GOAL OF THE EXERCISE: Reproduce the records below in full and exactly, without their images.

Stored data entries
------------------------

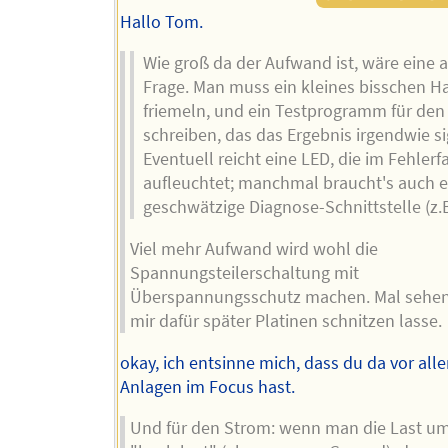
Hallo Tom.
Wie groß da der Aufwand ist, wäre eine 
Frage. Man muss ein kleines bisschen H
friemeln, und ein Testprogramm für den
schreiben, das das Ergebnis irgendwie sig
Eventuell reicht eine LED, die im Fehlerfa
aufleuchtet; manchmal braucht's auch e
geschwätzige Diagnose-Schnittstelle (z.
Viel mehr Aufwand wird wohl die
Spannungsteilerschaltung mit
Überspannungsschutz machen. Mal sehen,
mir dafür später Platinen schnitzen lasse.
okay, ich entsinne mich, dass du da vor all
Anlagen im Focus hast.
Und für den Strom: wenn man die Last u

------------------------

TASK RESULT:
Hallo Tom.
Wie groß da der Aufwand ist, wäre eine 
Frage. Man muss ein kleines bisschen H
friemeln, und ein Testprogramm für den
schreiben, das das Ergebnis irgendwie sig
Eventuell reicht eine LED, die im Fehlerfa
aufleuchtet; manchmal braucht's auch e
geschwätzige Diagnose-Schnittstelle (z.
Viel mehr Aufwand wird wohl die
Spannungsteilerschaltung mit
Überspannungsschutz machen. Mal sehen,
mir dafür später Platinen schnitzen lasse.
okay, ich entsinne mich, dass du da vor all
Anlagen im Focus hast.
Und für den Strom: wenn man die Last u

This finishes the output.